**Your objective:**
Render everything in the records from the line containing "genus: Tetramorium" down to the line containing "genus: Vesta", both ends included, as a Markdown table with the columns Row and Text. Number each line in Row, put the line itself in Text, and leave out any blank lines.

**** Material provided

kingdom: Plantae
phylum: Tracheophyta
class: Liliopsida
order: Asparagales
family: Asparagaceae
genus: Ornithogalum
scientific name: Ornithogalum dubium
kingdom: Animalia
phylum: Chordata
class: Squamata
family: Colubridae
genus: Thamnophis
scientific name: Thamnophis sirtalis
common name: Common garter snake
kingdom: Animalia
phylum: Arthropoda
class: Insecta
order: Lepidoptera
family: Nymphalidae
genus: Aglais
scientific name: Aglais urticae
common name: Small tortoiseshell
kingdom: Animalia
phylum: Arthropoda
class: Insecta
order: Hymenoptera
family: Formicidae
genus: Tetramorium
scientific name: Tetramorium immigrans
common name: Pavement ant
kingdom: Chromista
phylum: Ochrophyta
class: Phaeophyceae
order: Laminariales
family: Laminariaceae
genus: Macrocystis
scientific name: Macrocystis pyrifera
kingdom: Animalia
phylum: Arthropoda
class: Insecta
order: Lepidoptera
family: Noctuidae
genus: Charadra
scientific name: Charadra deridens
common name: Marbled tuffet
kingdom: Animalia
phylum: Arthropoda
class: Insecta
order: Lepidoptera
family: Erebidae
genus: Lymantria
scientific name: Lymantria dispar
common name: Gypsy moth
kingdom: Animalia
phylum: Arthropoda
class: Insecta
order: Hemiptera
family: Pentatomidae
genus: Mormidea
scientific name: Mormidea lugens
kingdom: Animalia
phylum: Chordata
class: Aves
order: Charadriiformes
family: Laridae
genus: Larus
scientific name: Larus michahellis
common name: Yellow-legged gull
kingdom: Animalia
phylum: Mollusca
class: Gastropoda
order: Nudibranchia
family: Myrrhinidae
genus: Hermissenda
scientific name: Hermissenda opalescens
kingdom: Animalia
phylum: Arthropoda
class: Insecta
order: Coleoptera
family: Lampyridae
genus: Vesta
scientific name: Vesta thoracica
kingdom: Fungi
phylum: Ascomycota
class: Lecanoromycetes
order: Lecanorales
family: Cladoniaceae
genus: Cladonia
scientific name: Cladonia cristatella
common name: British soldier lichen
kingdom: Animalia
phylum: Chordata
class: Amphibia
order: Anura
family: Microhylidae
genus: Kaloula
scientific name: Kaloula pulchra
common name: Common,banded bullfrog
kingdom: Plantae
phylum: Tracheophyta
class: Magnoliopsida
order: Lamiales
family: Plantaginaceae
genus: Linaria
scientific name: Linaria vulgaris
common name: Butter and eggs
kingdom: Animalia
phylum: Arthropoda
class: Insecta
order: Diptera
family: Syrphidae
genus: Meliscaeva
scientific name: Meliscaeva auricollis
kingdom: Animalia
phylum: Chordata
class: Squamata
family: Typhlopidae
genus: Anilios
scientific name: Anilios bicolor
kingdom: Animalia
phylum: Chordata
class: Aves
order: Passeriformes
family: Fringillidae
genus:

********

**Exercise answer:**
| Row | Text |
|---|---|
| 1 | genus: Tetramorium |
| 2 | scientific name: Tetramorium immigrans |
| 3 | common name: Pavement ant |
| 4 | kingdom: Chromista |
| 5 | phylum: Ochrophyta |
| 6 | class: Phaeophyceae |
| 7 | order: Laminariales |
| 8 | family: Laminariaceae |
| 9 | genus: Macrocystis |
| 10 | scientific name: Macrocystis pyrifera |
| 11 | kingdom: Animalia |
| 12 | phylum: Arthropoda |
| 13 | class: Insecta |
| 14 | order: Lepidoptera |
| 15 | family: Noctuidae |
| 16 | genus: Charadra |
| 17 | scientific name: Charadra deridens |
| 18 | common name: Marbled tuffet |
| 19 | kingdom: Animalia |
| 20 | phylum: Arthropoda |
| 21 | class: Insecta |
| 22 | order: Lepidoptera |
| 23 | family: Erebidae |
| 24 | genus: Lymantria |
| 25 | scientific name: Lymantria dispar |
| 26 | common name: Gypsy moth |
| 27 | kingdom: Animalia |
| 28 | phylum: Arthropoda |
| 29 | class: Insecta |
| 30 | order: Hemiptera |
| 31 | family: Pentatomidae |
| 32 | genus: Mormidea |
| 33 | scientific name: Mormidea lugens |
| 34 | kingdom: Animalia |
| 35 | phylum: Chordata |
| 36 | class: Aves |
| 37 | order: Charadriiformes |
| 38 | family: Laridae |
| 39 | genus: Larus |
| 40 | scientific name: Larus michahellis |
| 41 | common name: Yellow-legged gull |
| 42 | kingdom: Animalia |
| 43 | phylum: Mollusca |
| 44 | class: Gastropoda |
| 45 | order: Nudibranchia |
| 46 | family: Myrrhinidae |
| 47 | genus: Hermissenda |
| 48 | scientific name: Hermissenda opalescens |
| 49 | kingdom: Animalia |
| 50 | phylum: Arthropoda |
| 51 | class: Insecta |
| 52 | order: Coleoptera |
| 53 | family: Lampyridae |
| 54 | genus: Vesta |